For me the value output here is about 19. Seems very high, but this is the max.  At least it's a float!

In [None]:
deep_sliced = ds.sel(lev=slice(DepthRange[0], DepthRange[1]))
dsm = deep_sliced.mean(dim='lev', skipna=True)
dsm

In [None]:
dsm.assign_attrs(standard_name='TF', ## 26 Mar: leaving this intact for use with Step 3 renaming
                    long_name='Ocean thermal forcing (depth-avg 0 to 500 m)',
                    # fillvalue=1.1e20,
                    latbounds=[limS, limN],
                    lonbounds=[limW,limE])

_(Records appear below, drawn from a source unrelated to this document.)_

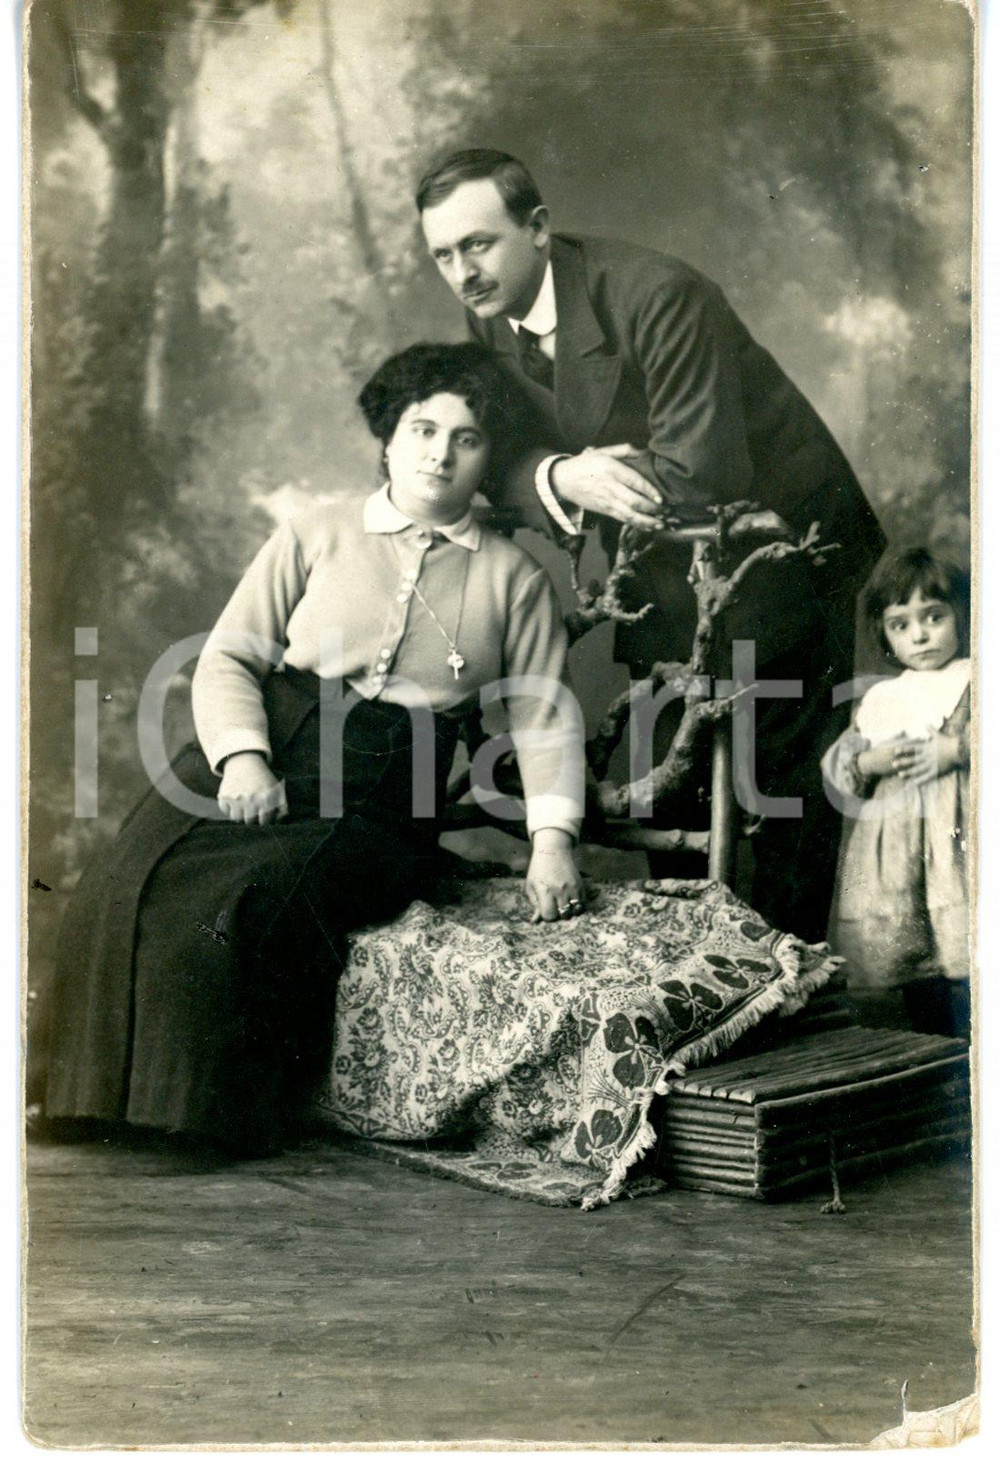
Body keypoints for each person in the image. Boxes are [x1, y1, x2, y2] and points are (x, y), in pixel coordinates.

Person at [40, 342, 586, 1155]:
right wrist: (243, 758)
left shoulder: (516, 580)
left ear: (489, 454)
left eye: (465, 438)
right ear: (389, 439)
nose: (440, 453)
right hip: (261, 744)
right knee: (125, 879)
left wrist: (553, 843)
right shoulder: (318, 532)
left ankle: (189, 1116)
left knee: (243, 904)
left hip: (382, 789)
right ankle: (79, 1098)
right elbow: (229, 656)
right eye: (422, 428)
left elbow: (544, 717)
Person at [415, 147, 887, 941]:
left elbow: (701, 474)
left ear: (537, 227)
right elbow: (501, 452)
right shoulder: (491, 311)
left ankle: (776, 1005)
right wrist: (564, 474)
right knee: (675, 785)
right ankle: (700, 990)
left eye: (479, 244)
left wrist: (595, 479)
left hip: (782, 550)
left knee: (770, 802)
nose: (463, 271)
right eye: (443, 254)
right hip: (665, 565)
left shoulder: (657, 294)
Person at [821, 548, 971, 1037]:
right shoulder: (884, 698)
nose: (920, 635)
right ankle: (932, 1056)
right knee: (911, 960)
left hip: (961, 842)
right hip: (896, 854)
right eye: (900, 625)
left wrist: (957, 751)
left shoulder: (977, 680)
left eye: (934, 617)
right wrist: (870, 761)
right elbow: (838, 769)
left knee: (966, 953)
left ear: (962, 614)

According to me, the above is the data Vincent wants: depth-averaged over `DepthRange`, trimmed to include only cells with data deeper than `ShallowThreshold`.  Write out to a NetCDF.

### Write NetCDF out

In [None]:
ds_out = dsm.assign_attrs(title='Depth-avg TF for {}'.format(SelModel),
                             summary='TF computed following Verjans code, in a bounding' + 
                              ' box around Greenland, for ISMIP7 Greenland forcing',
                             institution='NASA Goddard Space Flight Center',
                             creation_date=now.strftime('%Y-%m-%d %H:%M:%S'))

In [None]:
from datetime import date
out_fn = DirSave + '/tfdpavg-{}-{}.nc'.format(SelModel, date.today())

from dask.diagnostics import ProgressBar

with ProgressBar():
    dsm.to_netcdf(path=out_fn)

In [None]:
## test read-in

ds2 = xr.open_dataset(out_fn)
ds2

This shows that we have successfully computed and written out depth-averaged TF -- note that the `lev` coordinate present in the original TF dataset has now disappeared, because that is the dimension over which we averaged.  

Check that the dataset read in has a variable named 'TF' and not some general `_xarrayvariable_` type name.